_Excerpt to read_
────────────────
Average Americans should pause and think about this.
By Michael Krieger
22 July 2014
Kissinger deserves vigorous prosecution for war crimes, for crimes against humanity, and for offenses against common or customary or international law, including conspiracy to commit murder, kidnap, and torture.
A good liar must have a good memory: Kissinger is a stupendous liar with a remarkable memory.- Christopher Hitchens in The Trial of Henry Kissinger
I first heard of Theranos, Inc. in the fall of 2013, when the Wall Street Journal published a piece titled, Elizabeth Holmes: The Breakthrough of Instant Diagnosis. However, it wasn’t just me. It was the first time pretty much anyone on earth had heard of the company, because despite having been founded a decade earlier in 2003, it maintained a level of secrecy more characteristic of classified military operations.
Here are some excerpts from that original article:
Ms. Holmes, a 29-year-old chemical and electrical engineer and entrepreneur, dropped out of Stanford as an undergraduate after founding a life sciences company called Theranos in 2003. Her inventions, which she is discussing in detail here for the first time, could upend the industry of laboratory testing and might change the way we detect and treat disease.
────────────────
_Recorded data_
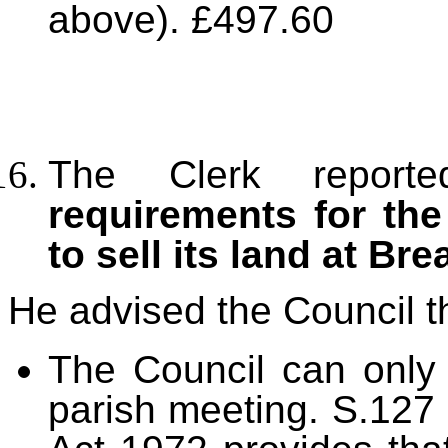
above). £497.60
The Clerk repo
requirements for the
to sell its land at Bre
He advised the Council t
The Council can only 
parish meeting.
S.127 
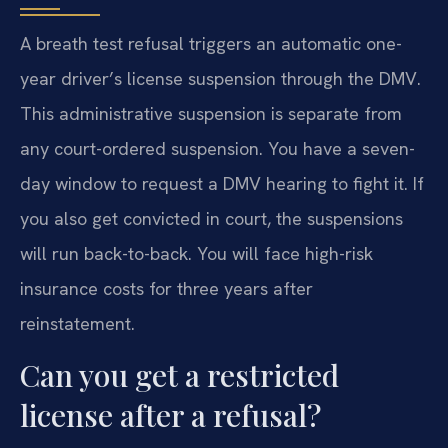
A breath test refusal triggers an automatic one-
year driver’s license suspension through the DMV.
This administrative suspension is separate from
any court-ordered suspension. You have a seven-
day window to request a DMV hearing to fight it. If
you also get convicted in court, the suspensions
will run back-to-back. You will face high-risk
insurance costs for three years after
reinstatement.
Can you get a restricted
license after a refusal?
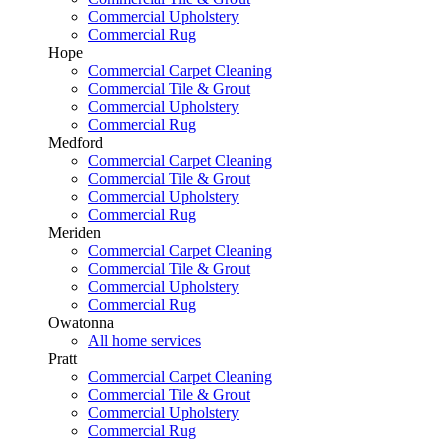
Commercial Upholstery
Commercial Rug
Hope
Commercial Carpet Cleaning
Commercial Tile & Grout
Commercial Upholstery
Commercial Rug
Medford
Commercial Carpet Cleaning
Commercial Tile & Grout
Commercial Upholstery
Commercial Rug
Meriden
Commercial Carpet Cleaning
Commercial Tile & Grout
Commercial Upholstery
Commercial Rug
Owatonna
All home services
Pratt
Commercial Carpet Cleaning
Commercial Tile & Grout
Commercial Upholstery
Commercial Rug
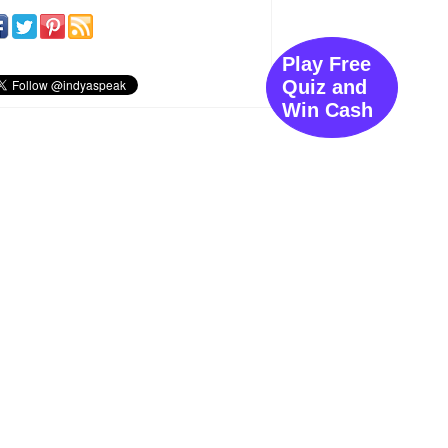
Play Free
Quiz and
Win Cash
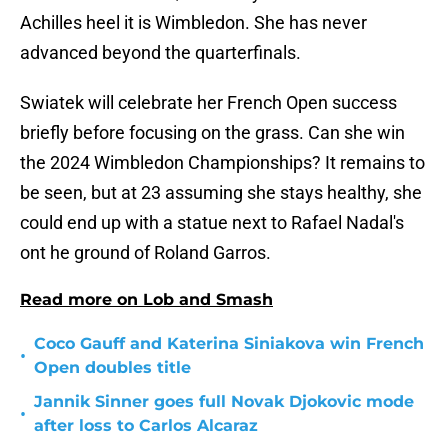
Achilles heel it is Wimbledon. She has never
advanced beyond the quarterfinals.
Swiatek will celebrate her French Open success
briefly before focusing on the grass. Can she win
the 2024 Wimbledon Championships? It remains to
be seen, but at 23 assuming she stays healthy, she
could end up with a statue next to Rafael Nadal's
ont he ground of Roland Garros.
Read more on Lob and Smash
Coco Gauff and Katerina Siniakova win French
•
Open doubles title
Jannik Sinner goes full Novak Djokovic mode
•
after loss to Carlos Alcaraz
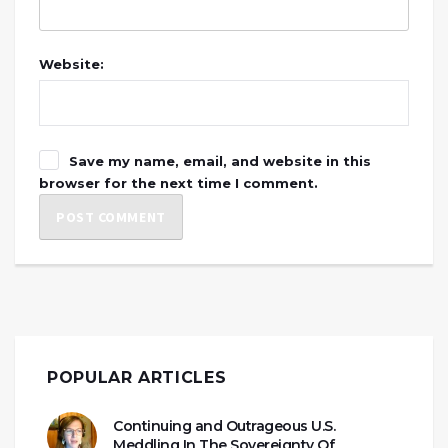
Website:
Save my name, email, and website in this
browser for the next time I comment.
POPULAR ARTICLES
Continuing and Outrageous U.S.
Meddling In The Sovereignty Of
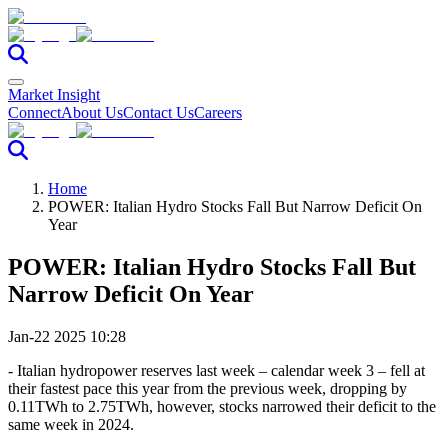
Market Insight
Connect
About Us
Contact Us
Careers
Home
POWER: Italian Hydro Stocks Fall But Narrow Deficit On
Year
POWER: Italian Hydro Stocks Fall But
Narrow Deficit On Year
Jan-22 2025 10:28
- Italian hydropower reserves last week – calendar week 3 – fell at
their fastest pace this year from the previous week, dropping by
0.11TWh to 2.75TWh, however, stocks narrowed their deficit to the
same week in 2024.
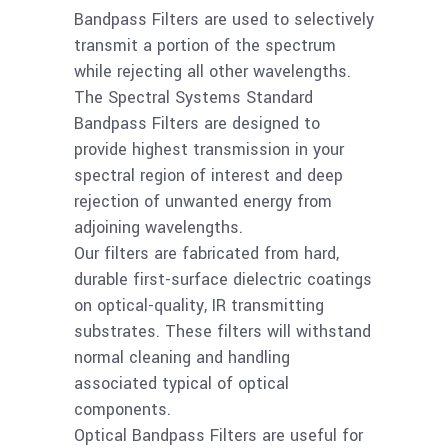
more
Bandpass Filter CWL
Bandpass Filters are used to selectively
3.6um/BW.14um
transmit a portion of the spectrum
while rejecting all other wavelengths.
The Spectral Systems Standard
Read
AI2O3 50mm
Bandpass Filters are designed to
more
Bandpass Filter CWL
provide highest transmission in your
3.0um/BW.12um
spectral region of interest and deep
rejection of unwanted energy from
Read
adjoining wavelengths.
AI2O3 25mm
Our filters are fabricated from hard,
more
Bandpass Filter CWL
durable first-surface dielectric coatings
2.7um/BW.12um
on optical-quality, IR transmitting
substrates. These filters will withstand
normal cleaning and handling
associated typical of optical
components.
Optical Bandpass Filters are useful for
────────────────
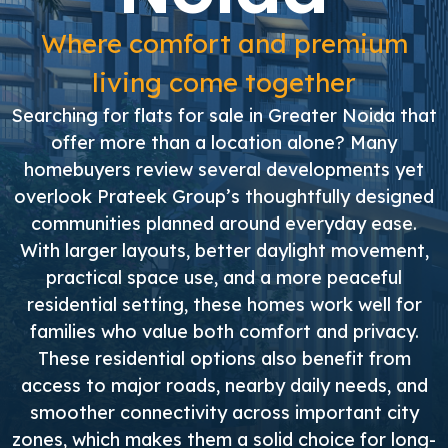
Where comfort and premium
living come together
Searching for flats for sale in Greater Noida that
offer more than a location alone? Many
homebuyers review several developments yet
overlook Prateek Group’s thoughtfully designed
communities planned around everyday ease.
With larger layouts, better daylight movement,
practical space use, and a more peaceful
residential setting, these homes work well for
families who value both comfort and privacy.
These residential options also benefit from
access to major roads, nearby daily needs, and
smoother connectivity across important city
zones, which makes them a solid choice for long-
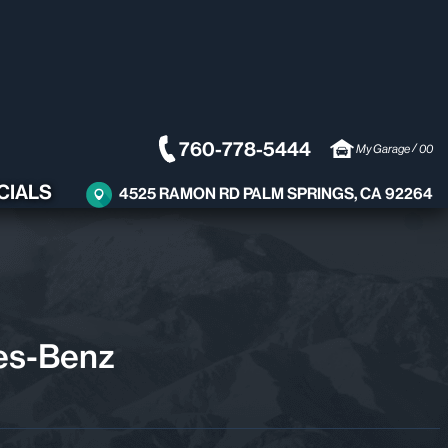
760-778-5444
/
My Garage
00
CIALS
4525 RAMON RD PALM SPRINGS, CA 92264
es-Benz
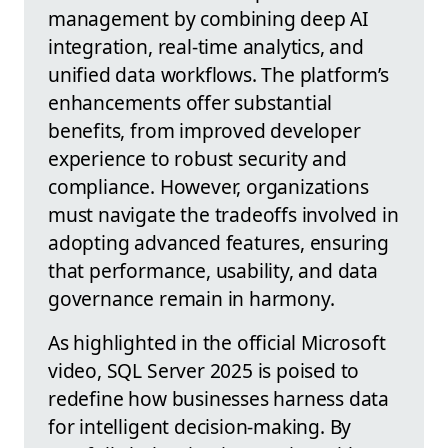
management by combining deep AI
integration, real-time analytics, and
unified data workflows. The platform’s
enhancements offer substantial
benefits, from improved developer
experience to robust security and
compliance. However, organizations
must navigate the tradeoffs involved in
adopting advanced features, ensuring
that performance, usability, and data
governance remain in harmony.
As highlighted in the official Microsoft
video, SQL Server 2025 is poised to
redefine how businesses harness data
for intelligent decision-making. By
────────────────
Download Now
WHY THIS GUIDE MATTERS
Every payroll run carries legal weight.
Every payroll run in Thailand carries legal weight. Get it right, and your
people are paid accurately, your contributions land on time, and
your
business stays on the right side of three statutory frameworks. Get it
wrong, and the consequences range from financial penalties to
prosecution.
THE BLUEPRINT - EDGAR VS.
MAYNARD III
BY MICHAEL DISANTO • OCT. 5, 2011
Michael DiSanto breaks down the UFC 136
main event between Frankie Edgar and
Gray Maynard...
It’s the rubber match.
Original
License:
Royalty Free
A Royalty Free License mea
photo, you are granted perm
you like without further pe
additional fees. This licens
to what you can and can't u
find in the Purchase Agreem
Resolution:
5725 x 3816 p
────────────────
_What to work on_
[1] In the Theranos post, which newspaper published the piece that first brought the company to the author's attention?
[2] Continue the Theranos post from the end of its last sentence.
The entries are not needed for this work.

_Answers given_
[1] The Wall Street Journal.

[2]
Ten years ago, Ms. Holmes was working out of the basement of a group college house, a world away from her current headquarters at a rambling industrial building in a research park just off campus. The company’s real estate was one of the few Theranos facts known to Silicon Valley, but one suggestive of the closely held business’s potential: The space was once home to Facebook, and before that Hewlett-Packard.
The secret that hundreds of employees are now refining involves devices that automate and miniaturize more than 1,000 laboratory tests, from routine blood work to advanced genetic analyses. Theranos’s processes are faster, cheaper and more accurate than the conventional methods and require only microscopic blood volumes, not vial after vial of the stuff. The experience will be revelatory to anyone familiar with current practices, which often seem like medicine by Bram Stoker.